- Born: August 13, 1956 (age 70) Passaic, New Jersey
- Education: Rutgers University (BA) Hofstra University (JD)
- Occupation: Attorney
- Spouse: Margie Bachner
- Children: 3

= Michael F. Bachner =

American criminal defense attorney

Michael Bachner (born August 13, 1956) is an American criminal defense and securities litigation attorney. He is the founder of Bachner & Associates, P.C. located in New York City. Bachner has represented numerous high-profile figures in the political, sports, entertainment, and business communities, and is frequently quoted by national media outlets. Bachner started his career as an associate for legendary criminal defense attorney Benjamin Brafman, with whom he occasionally works to defend clients in high-profile trials.

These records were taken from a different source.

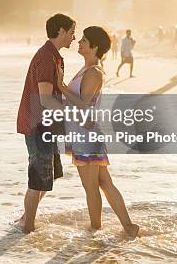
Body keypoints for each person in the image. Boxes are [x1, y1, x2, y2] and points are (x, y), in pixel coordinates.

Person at [57, 26, 139, 238]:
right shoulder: (86, 69)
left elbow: (83, 105)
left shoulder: (94, 73)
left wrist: (62, 87)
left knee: (91, 187)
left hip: (87, 136)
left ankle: (94, 230)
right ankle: (128, 227)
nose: (79, 42)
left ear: (94, 47)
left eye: (84, 40)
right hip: (84, 135)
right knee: (103, 183)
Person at [15, 13, 76, 234]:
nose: (74, 38)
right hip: (38, 126)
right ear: (60, 31)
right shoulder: (45, 57)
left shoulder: (55, 57)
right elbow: (45, 98)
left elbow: (55, 91)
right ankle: (27, 228)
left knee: (48, 176)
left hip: (48, 126)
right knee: (38, 178)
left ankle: (25, 218)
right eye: (71, 32)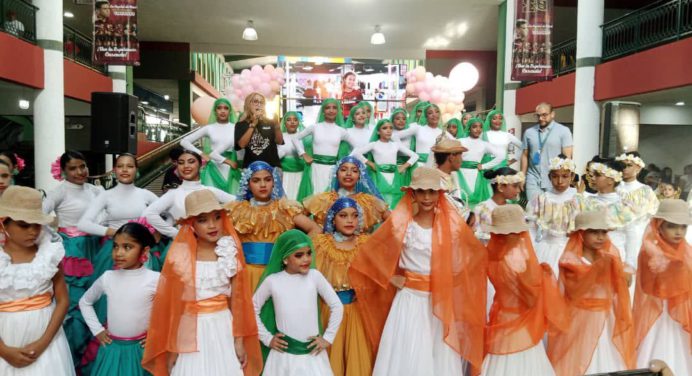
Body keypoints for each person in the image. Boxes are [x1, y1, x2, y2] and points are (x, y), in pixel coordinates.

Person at [349, 167, 487, 375]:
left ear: (440, 194)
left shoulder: (451, 227)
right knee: (408, 349)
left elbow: (468, 258)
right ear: (412, 194)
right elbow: (370, 253)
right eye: (421, 191)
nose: (427, 197)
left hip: (439, 301)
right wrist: (390, 277)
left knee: (437, 352)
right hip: (409, 299)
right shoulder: (402, 224)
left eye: (432, 191)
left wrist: (452, 279)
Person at [142, 190, 262, 376]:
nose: (212, 225)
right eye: (202, 220)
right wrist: (173, 348)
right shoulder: (181, 255)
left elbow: (238, 301)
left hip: (223, 325)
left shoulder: (229, 251)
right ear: (191, 224)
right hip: (190, 329)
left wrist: (238, 341)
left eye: (216, 217)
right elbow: (174, 306)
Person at [481, 205, 568, 376]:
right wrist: (542, 275)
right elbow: (530, 297)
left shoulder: (491, 257)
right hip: (520, 321)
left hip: (501, 316)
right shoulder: (519, 259)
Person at [548, 210, 635, 376]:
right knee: (579, 356)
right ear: (580, 234)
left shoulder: (609, 259)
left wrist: (621, 274)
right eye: (594, 232)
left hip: (606, 319)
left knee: (608, 355)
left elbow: (621, 286)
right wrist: (608, 267)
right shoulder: (569, 261)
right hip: (579, 320)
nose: (600, 236)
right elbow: (577, 287)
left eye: (603, 232)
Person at [0, 186, 74, 375]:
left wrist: (43, 343)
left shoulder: (49, 254)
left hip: (47, 339)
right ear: (3, 224)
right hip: (4, 338)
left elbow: (63, 301)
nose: (32, 231)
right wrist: (4, 350)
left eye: (37, 224)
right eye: (24, 225)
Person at [42, 151, 104, 368]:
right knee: (75, 304)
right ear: (63, 171)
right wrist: (57, 237)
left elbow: (106, 214)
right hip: (72, 253)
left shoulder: (97, 190)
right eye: (73, 168)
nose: (80, 172)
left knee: (97, 300)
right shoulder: (58, 192)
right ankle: (72, 361)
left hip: (96, 247)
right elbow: (39, 217)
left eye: (83, 166)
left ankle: (91, 362)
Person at [253, 230, 344, 375]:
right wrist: (267, 338)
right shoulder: (273, 281)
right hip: (283, 358)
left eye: (309, 253)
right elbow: (252, 308)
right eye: (299, 255)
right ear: (285, 259)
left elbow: (337, 306)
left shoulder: (315, 277)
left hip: (312, 356)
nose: (306, 259)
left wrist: (327, 338)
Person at [78, 223, 159, 376]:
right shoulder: (108, 277)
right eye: (115, 246)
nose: (119, 253)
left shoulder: (155, 279)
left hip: (141, 351)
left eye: (127, 247)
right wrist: (98, 330)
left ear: (145, 250)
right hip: (112, 350)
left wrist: (157, 333)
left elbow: (172, 310)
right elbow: (85, 302)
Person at [225, 161, 321, 290]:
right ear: (248, 183)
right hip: (246, 272)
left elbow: (315, 229)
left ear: (274, 182)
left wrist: (296, 251)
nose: (263, 184)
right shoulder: (237, 210)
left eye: (267, 179)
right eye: (256, 180)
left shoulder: (284, 209)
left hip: (277, 272)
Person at [313, 197, 373, 375]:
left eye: (354, 216)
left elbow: (376, 275)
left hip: (356, 312)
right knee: (331, 359)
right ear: (332, 218)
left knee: (356, 356)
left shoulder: (365, 243)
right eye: (343, 215)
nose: (350, 220)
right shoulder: (322, 245)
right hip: (328, 312)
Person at [633, 199, 692, 375]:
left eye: (683, 227)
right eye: (672, 226)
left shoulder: (687, 250)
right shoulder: (650, 250)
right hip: (658, 311)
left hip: (682, 310)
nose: (679, 232)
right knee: (658, 343)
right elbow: (647, 285)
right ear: (659, 226)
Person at [143, 150, 235, 240]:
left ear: (200, 165)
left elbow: (239, 203)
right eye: (181, 163)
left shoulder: (210, 191)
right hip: (183, 247)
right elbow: (148, 214)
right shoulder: (173, 194)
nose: (186, 166)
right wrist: (175, 233)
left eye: (191, 162)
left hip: (212, 246)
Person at [578, 158, 638, 279]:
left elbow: (632, 236)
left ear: (611, 180)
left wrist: (629, 266)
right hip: (589, 259)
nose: (592, 178)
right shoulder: (586, 202)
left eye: (598, 175)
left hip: (616, 258)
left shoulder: (624, 204)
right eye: (592, 175)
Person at [303, 156, 388, 234]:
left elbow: (394, 220)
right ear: (336, 173)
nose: (348, 173)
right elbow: (297, 217)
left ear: (359, 176)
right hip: (327, 248)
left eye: (354, 171)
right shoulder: (323, 199)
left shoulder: (368, 202)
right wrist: (315, 230)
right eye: (343, 170)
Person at [526, 155, 581, 275]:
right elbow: (531, 229)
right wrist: (532, 252)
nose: (560, 181)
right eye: (555, 176)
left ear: (572, 177)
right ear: (549, 177)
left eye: (565, 176)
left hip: (572, 250)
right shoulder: (541, 200)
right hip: (546, 249)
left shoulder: (579, 200)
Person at [293, 99, 357, 195]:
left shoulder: (341, 131)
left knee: (330, 199)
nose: (331, 110)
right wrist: (303, 154)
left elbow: (357, 146)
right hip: (315, 169)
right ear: (323, 111)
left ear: (338, 111)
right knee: (315, 199)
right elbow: (295, 138)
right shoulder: (314, 127)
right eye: (328, 108)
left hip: (332, 170)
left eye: (334, 108)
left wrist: (345, 161)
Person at [351, 119, 418, 208]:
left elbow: (415, 156)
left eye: (391, 128)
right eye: (384, 128)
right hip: (378, 176)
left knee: (395, 199)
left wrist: (403, 167)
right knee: (380, 200)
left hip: (395, 177)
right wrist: (370, 164)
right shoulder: (374, 144)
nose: (388, 130)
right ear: (378, 131)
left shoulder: (396, 145)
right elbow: (356, 153)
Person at [181, 98, 241, 194]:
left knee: (234, 203)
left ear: (230, 111)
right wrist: (201, 154)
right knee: (212, 203)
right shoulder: (209, 128)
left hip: (232, 169)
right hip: (213, 168)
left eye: (226, 108)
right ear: (215, 111)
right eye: (219, 108)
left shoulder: (236, 128)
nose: (222, 111)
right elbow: (184, 141)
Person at [521, 102, 573, 202]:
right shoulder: (529, 132)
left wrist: (565, 179)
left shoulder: (563, 131)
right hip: (533, 178)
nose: (541, 118)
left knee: (552, 210)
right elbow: (524, 155)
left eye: (544, 115)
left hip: (554, 179)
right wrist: (522, 176)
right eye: (538, 115)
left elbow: (567, 158)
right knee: (534, 209)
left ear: (552, 114)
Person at [616, 152, 659, 268]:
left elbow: (651, 216)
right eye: (622, 165)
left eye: (629, 165)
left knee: (632, 265)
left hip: (635, 235)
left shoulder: (645, 190)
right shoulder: (614, 188)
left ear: (638, 168)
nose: (625, 169)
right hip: (614, 233)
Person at [458, 118, 503, 209]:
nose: (478, 129)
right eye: (474, 127)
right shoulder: (460, 141)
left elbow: (501, 156)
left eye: (480, 127)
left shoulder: (484, 144)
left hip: (476, 176)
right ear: (469, 128)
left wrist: (484, 166)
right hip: (460, 174)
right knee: (460, 199)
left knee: (476, 202)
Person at [473, 168, 524, 244]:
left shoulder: (513, 210)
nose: (519, 190)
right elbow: (474, 234)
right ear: (500, 187)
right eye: (515, 186)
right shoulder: (481, 209)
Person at [235, 92, 284, 168]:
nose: (259, 104)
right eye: (255, 101)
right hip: (251, 168)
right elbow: (241, 145)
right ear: (248, 104)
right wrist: (253, 124)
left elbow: (279, 141)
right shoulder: (241, 124)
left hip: (272, 168)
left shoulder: (270, 122)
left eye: (262, 102)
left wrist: (277, 125)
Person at [431, 137, 472, 221]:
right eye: (460, 156)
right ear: (452, 156)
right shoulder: (432, 180)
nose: (462, 160)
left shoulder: (454, 176)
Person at [277, 111, 313, 201]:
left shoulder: (304, 137)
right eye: (289, 120)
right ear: (284, 123)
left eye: (295, 120)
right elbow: (274, 156)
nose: (292, 122)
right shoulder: (280, 137)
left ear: (298, 122)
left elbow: (308, 155)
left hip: (300, 173)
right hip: (284, 174)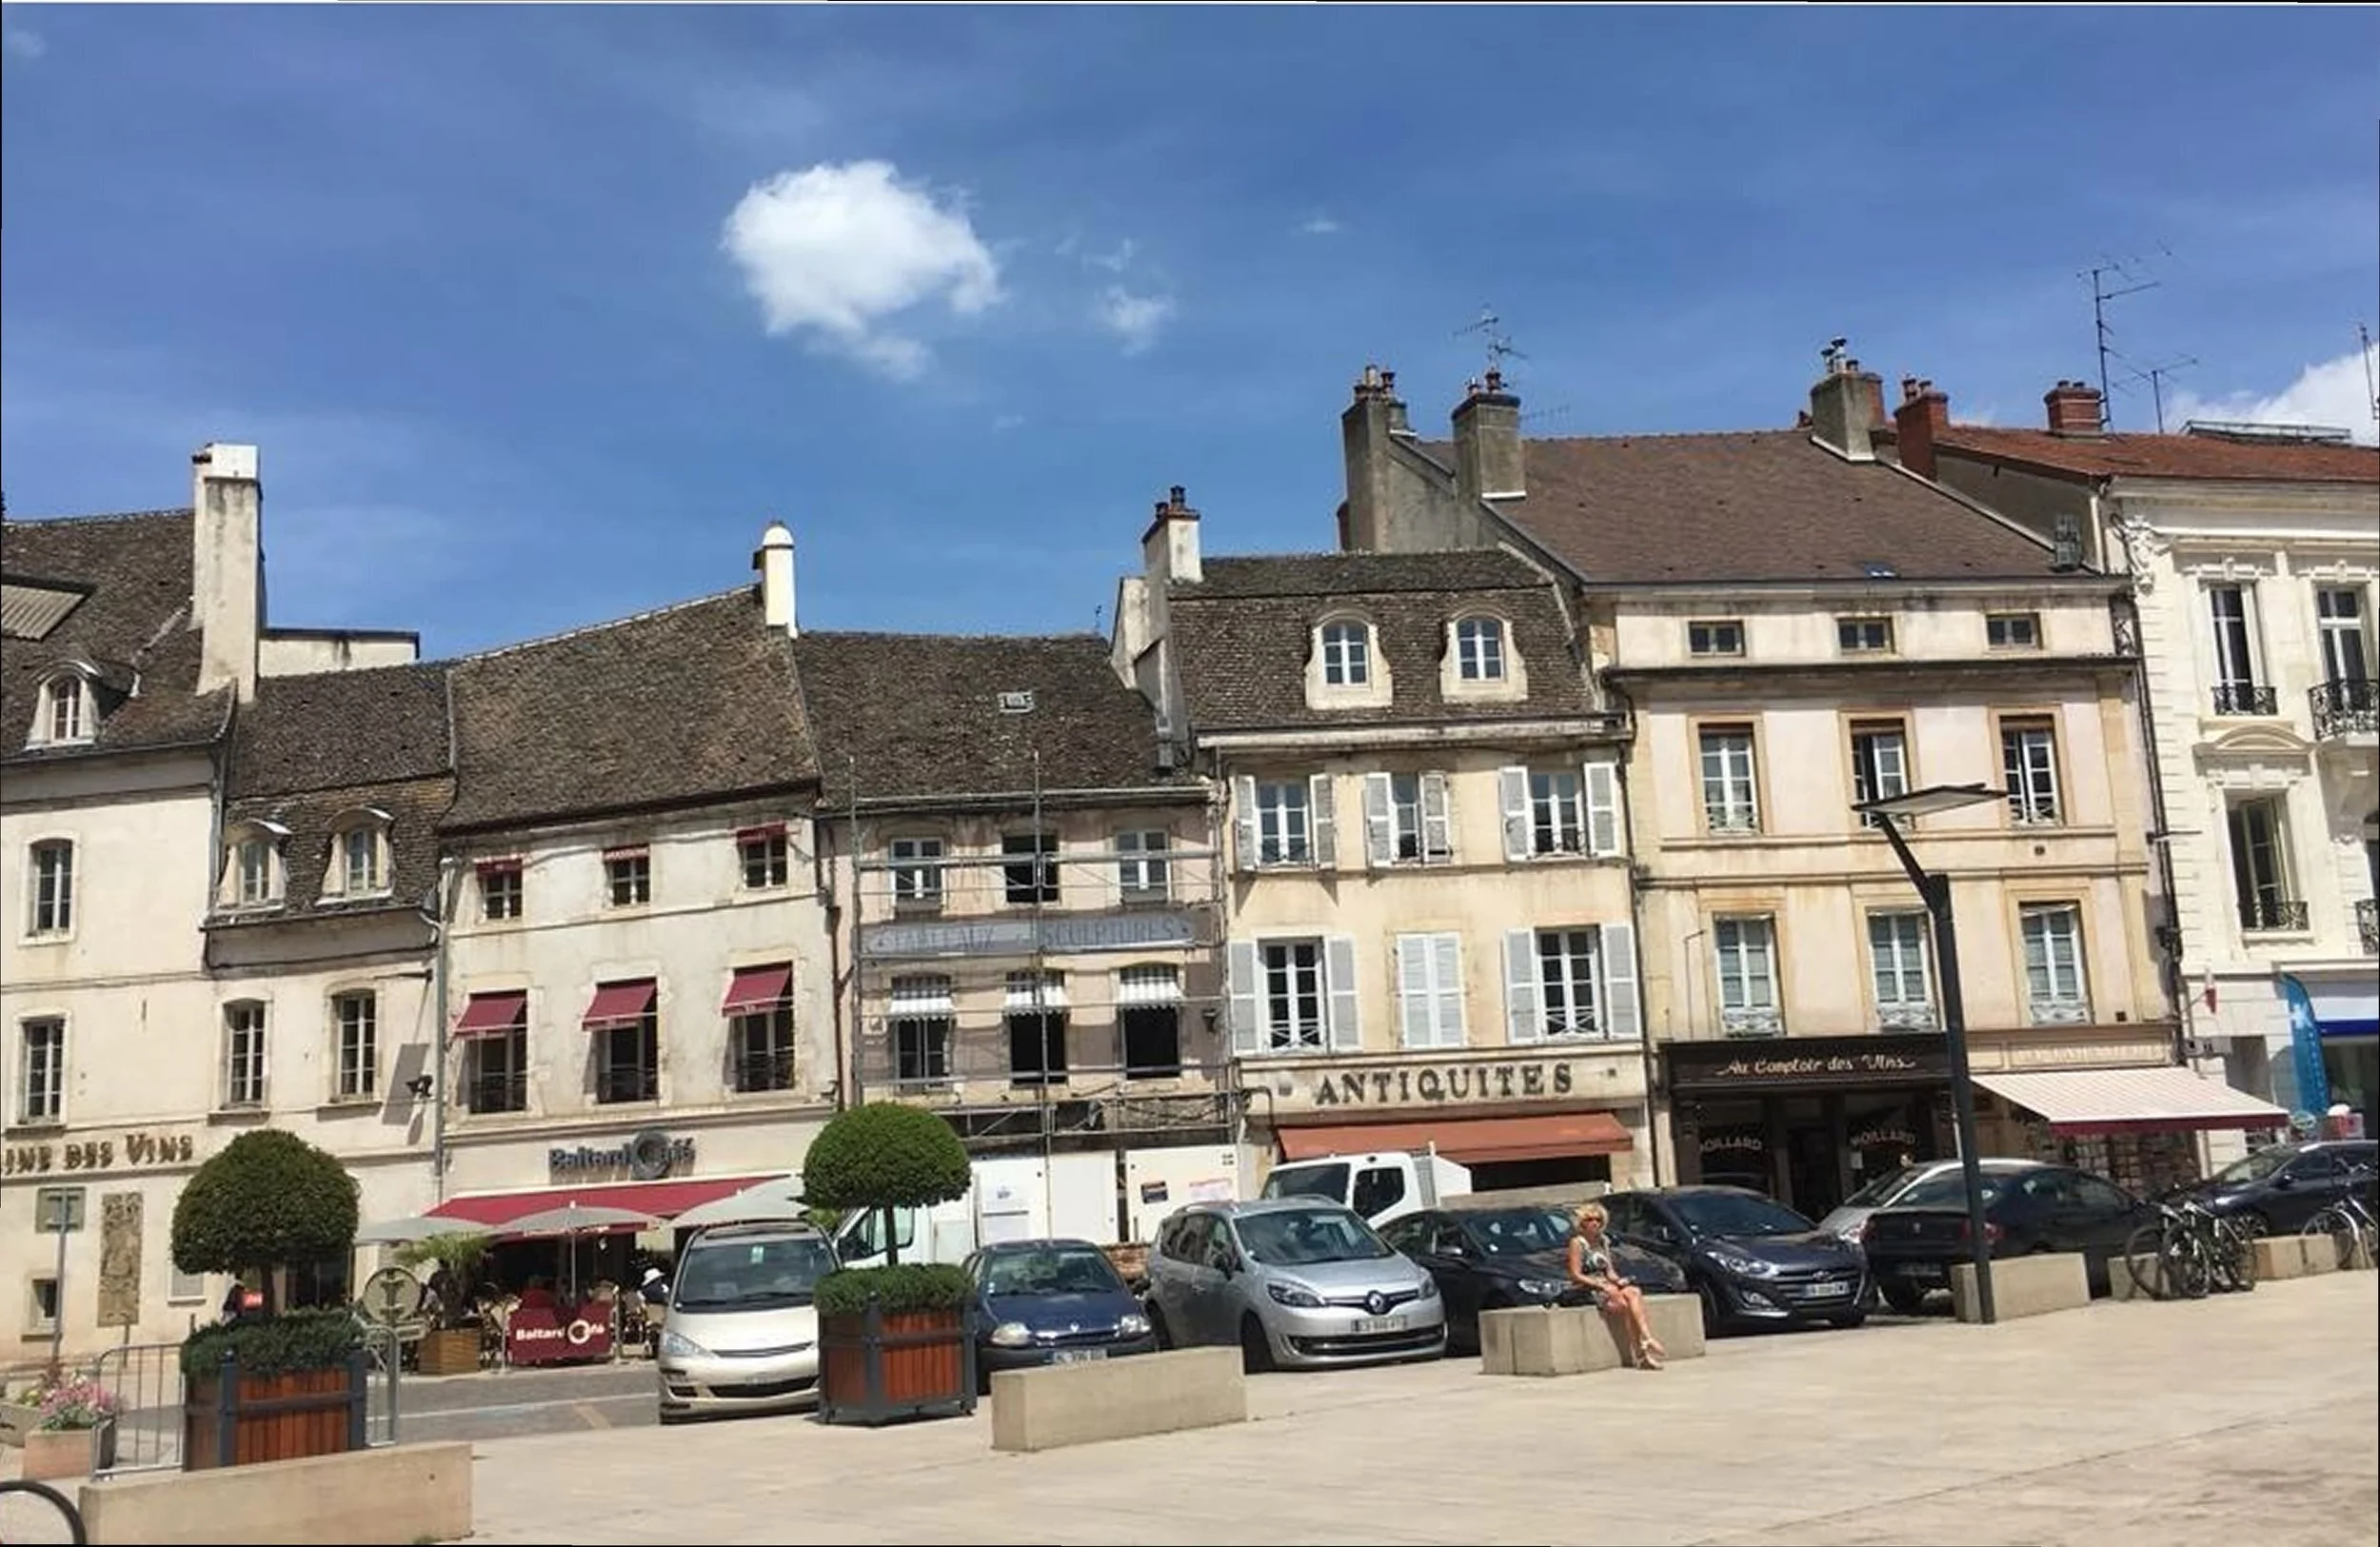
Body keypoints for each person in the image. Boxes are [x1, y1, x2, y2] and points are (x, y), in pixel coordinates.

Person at [1566, 1202, 1665, 1370]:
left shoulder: (1603, 1241)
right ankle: (1642, 1355)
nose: (1594, 1223)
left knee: (1634, 1292)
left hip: (1606, 1285)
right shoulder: (1577, 1243)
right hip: (1587, 1288)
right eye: (1589, 1219)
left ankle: (1647, 1338)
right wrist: (1599, 1284)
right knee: (1625, 1304)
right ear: (1582, 1223)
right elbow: (1575, 1275)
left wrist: (1619, 1281)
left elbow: (1609, 1271)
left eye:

==Early life and education==
Bachner was born in Passaic, New Jersey to a Jewish family. Bachner attended yeshiva day school in Passaic and yeshiva high-school in Elizabeth, New Jersey. Bachner graduated Phi Beta Kappa from Rutgers University in New Brunswick, New Jersey in 1978 majoring in criminal justice, and was appointed to the Student Judiciary Committee in 1976.
Bachner received his Juris Doctor degree from Hofstra University in 1981 where he was elected to the law school student council, and served for two years as the student assistant to the criminal law professor.

==Career==
After graduating from law school, Bachner was hired as the first associate for criminal defense attorney, Benjamin Brafman. After four years, Bachner became an Assistant District Attorney in the Manhattan District Attorney's Office serving under the Hon. Robert M. Morgenthau, in the Narcotics Bureau, the Trial Bureau and in the Rackets Bureau. In 1987 Bachner joined the Law Department of Prudential Securities, and in 1988 he opened his own law practice in Manhattan.
Bachner has represented several notable figures, including former New York City Police Commissioner Bernard Kerik, Anthony Jones, former bodyguard to Sean P. Diddy Combs, former New York Giants linebacker Antonio Pierce, actor Robert Iler, Caroline Giuliani (daughter of former New York City Mayor Rudy Giuliani), Hillary Weston, the business manager of rap star Lil' Kim, and in civil matters, actors-directors Carl and Rob Reiner. In his earlier career he represented several organized crime figures including John Papa, who was convicted of a series of mob-related homicides. Bachner also successfully cross-examined Jordan Belfort, the so-called "Wolf of Wall Street", in a high-profile stock-fraud trial.

==Personal life==

Bachner's parents lived through The Holocaust, detained in Bergen-Belsen concentration camp until they were liberated in 1945 by the Russian army. They came to the U.S. in 1954. Bachner is married to his wife, Margie, and reside in New Jersey where they have three children.